Policiais usam música protegida por direitos autorais para bloquear a publicação de vídeos nos EUA

Veja essa. Um sargento do Departamento de Polícia de Beverly Hills tocou ‘Santeria’ de Sublime enquanto evitava falar.

Surgiu um relatório de um sargento de polícia tocando música popular em seu celular smartphone quando percebeu que estava sendo filmado.

O comportamento estranho pode ser parte de um esforço concentrado para que esses tipos de vídeos sejam sinalizados e removidos por algoritmos de direitos autorais no YouTube, Instagram e outros sites de mídia social.

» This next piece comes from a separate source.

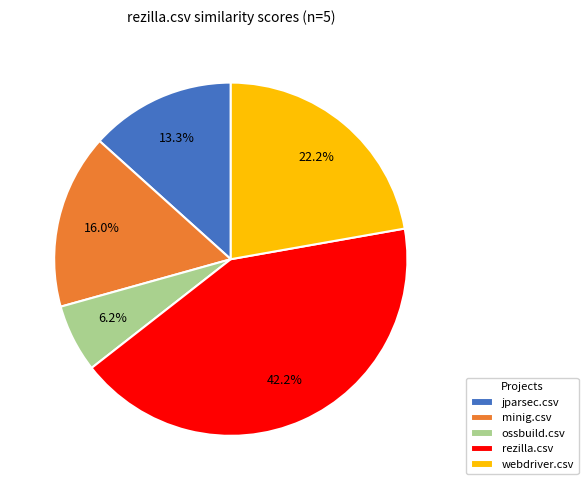

Is it true that ossbuild.csv is 6% of the pie?

True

O exemplo foi compartilhado no Instagram – que não sinalizou o vídeo – por mrcheckpoint_ que filmou um sargento da polícia de Beverly Hills explodindo ‘Santeria’ de Sublime de seu smartphone.

Mrcheckpoint_ disse o seguinte na descrição do vídeo:

“Eu acredito que o Sargento Fair, também conhecido como BILLY FAIR, está usando música protegida por direitos autorais para impedir que eu reproduza esses vídeos nas redes sociais. Então, no segundo vídeo, ele não me ouviu antes o dia e também não conseguia me ouvir, tudo isso enquanto tocava música.”

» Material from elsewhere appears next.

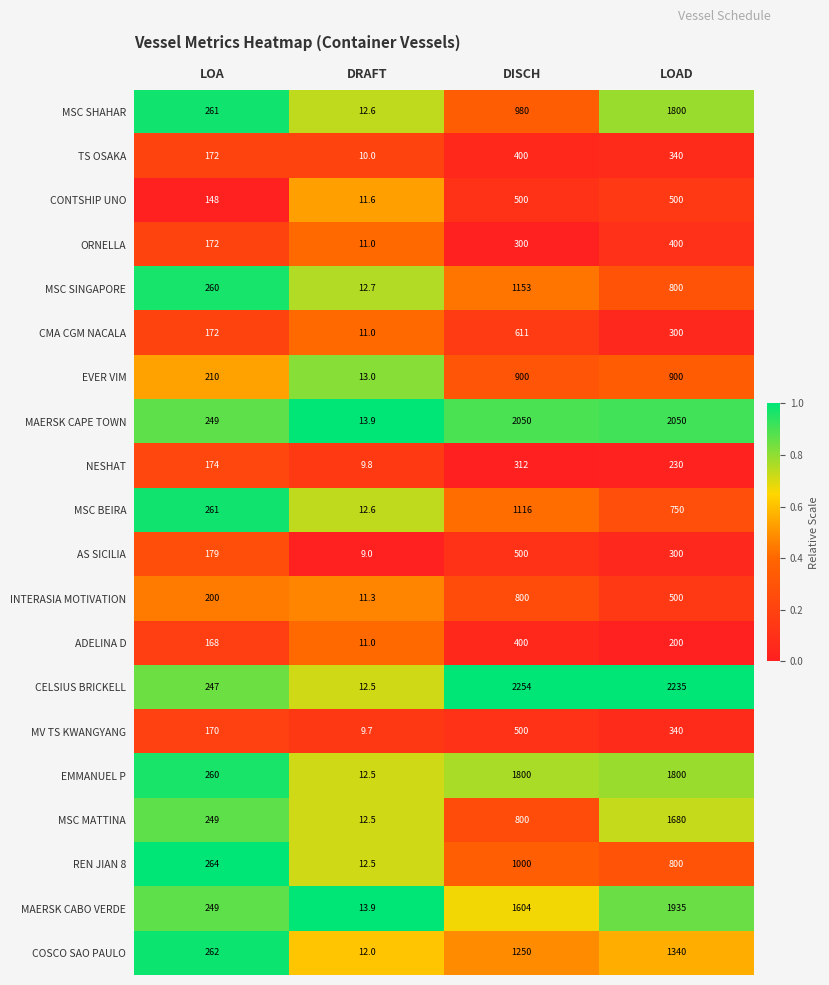

Read the EMMANUEL P value at LOA.

260.0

“Ele não está sozinho. Tenho um vídeo disso acontecendo com outro policial que tocava música enquanto eu falava. Este é um pedido do topo? Espere até eu te mostrar mais. Até então, apresentarei uma reclamação sobre este oficial Fair e o oficial Reyes que já havia feito isso comigo. É ultrajante.”

Embora seja conjectura neste ponto dizer que este uso específico de tocar música é uma ordem de um escalão superior no Departamento de Polícia, não é impensável.

A partir de outubro do ano passado, os ataques de direitos autorais e DMCA se tornaram um tópico quente, já que streamers populares no Twitch e outras plataformas de criadores de conteúdo descobriram que seus vídeos recentes e mais antigos estavam sendo removidos devido à violação de direitos autorais de música.

Na verdade, o incrivelmente badalado videogame triplo A Cyberpunk 2077, lançado em dezembro de 2020, até incluía um recurso dedicado para criadores de conteúdo, permitindo-lhes desativar músicas protegidas por direitos autorais que, de outra forma, teriam seus streams ou uploads de vídeo removidos por algoritmos de direitos autorais.

Em qualquer caso, as tentativas desse sargento em particular nos apresentam um exemplo brilhante do “Efeito Streisand“, um fenômeno social pelo qual alguém que tenta esconder suas ações tem o efeito totalmente oposto de expô-las a um público ainda mais amplo.

Moral da história: se os policiais que imobilizaram e mataram George Floyd estivessem ouvindo música protegida por direito autoral, muito provavelmente os vídeos do assassinato não teriam circulado pelas redes sociais.